W obiektywie aparatu Jimmy’iego China, prawie każda lokacja (nawet niekoniecznie górska) zyskuje trudną do opisania wyrazistość, jakąś taką głębię szarpiącą podróżnika za wiecznie niespokojne struny jego duszy. Nie bez kozery ten gość (filmowiec, fotograf, wspinacz i producent) należy do elity dokumentalistów, mimo że zaczynał jako dirtbag (tłum. Gnojek?). Czyli ktoś, to wiedzie bardzo skromny żywot wędrowca imającego się dorywczych prac, i dzięki temu może w pełni poświęcić się swej pasji. W jego młodzieńczych latach była to właśnie wspinaczka). W środowisku górskim Jimmy Chin ma dziś status ikony, a o tym, że zdobył Oskara za Free Solo, to mogły słyszeć nawet typowe lwy kanapowe – tzn. ci, którym wspinaczka jest obca, a góry odległe.
Robiąc to zdjęcie, nie myślałem o jego osiągnięciach. Zależało mi na utrwaleniu lokalnych zmagań, które rozgrywały się w ramach próby skonsumowania “Dania książęcego“. To droga z wyceną M7/M7+, więc na taką „ucztę” wprosić się mogą jedynie najlepsi łojanci. Przy czym i tak nawet oni wdrapują się bez gwarancji, że „posiłek” zjedzą. Muszą sobie bowiem (tak jak widoczny na zdjęciu Piotr Rożek) wywalczyć „miejsce przy stole”. A zamiast twardych łokci i kompletu sztućców, do dyspozycji mają giętkie kończyny i drajtulowy zestaw standardowy.

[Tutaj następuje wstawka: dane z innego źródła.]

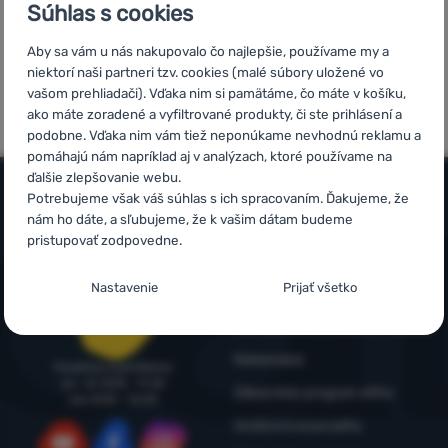
Súhlas s cookies
Prihlásiť
sa /
Aby sa vám u nás nakupovalo čo najlepšie, používame my a
5x v rade
Overené
registrovať
niektorí naši partneri tzv. cookies (malé súbory uložené vo
finalista
zákazníkmi
vašom prehliadači). Vďaka nim si pamätáme, čo máte v košíku,
sa
ShopRoku
ako máte zoradené a vyfiltrované produkty, či ste prihlásení a
podobne. Vďaka nim vám tiež neponúkame nevhodnú reklamu a
pomáhajú nám napríklad aj v analýzach, ktoré používame na
ďalšie zlepšovanie webu.
Potrebujeme však váš súhlas s ich spracovaním. Ďakujeme, že
nám ho dáte, a sľubujeme, že k vašim dátam budeme
Všetko o nákupe
pristupovať zodpovedne.
Časté otázky
Infolinka
Nastavenie súhlasov s kategóriami
Nastavenie
Prijať všetko
Nákup, doprava, doručenie
+421 221 028 018
cookies
objednavky@4camping.sk
Odstúpenie od zmluvy a vrátenie
Technické
Technické
-
bez týchto cookies náš web nebude fungovať
.
Reklamácia
VŽDY AKTÍVNE
Poradíme a pomôžeme
po - št: 8:00 - 17:30
Zákaznícky program eXtra
pia: 8:00 – 16:30
Technické cookies umožňujú váš priechod nákupným košíkom,
Outdoorová poradňa
Preferenčné a rozšírené funkcie
Preferenčné a rozšírené funkcie
-
aby ste nemuseli všetko
porovnávanie produktov a ďalšie nevyhnutné funkcie.
Viac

Z Piotrkiem, członkiem Polskiego Himalaizmu Sportowego, poza oczywistą pasją, łączy mnie przynależność klubowa (KW Kraków). Zanim ujrzałem na ścianie jego nienaganną sylwetkę, usłyszałem odgłos szurania rakami o granit. Przerwałem na chwilę swój wertykalny spacer na Progu Mnichowym (szedłem “Wesołej Zabawy!”). Odwróciłem się, by zobaczyć, kto zacz…i spostrzegłem jego płynne ruchy, które doprowadziły go do tego miejsca. Obiektyw mego aparatu zastał Rożka bujającego się akurat na jednej dziabie, która zapewniała mu chwilową, dostateczną operatywność. On wówczas „na jednej dziabie”, a ja – na jednej linie 🙂
Cóż to było za widowisko!
Trudności polegały wtedy na tym, żeby czekany zahaczyć w skale pod odpowiednim kątem i utrzymywać go przez co najmniej kilka-kilkanaście sekund. Nie można pozwolić, by dziaba wyszła sama – o tym wyłącznie decyduje łojant, nawet jeśli klasyczny z niego dirtbag 😉
Dziabę – niczym małą córeczkę noszoną na rękach – trzeba solidnie w dłoniach trzymać.
Postrzegam to doświadczenie jako cenną lekcję dla siebie. Zdaję sobie sprawę, że muszę nieprzerwanie rozwijać swe umiejętności wspinaczkowe i technikę rejestracji dynamicznych kadrów. Tylko tak zdołam podążać za najlepszymi wspinaczami i uwieczniać ich boje na fotografii.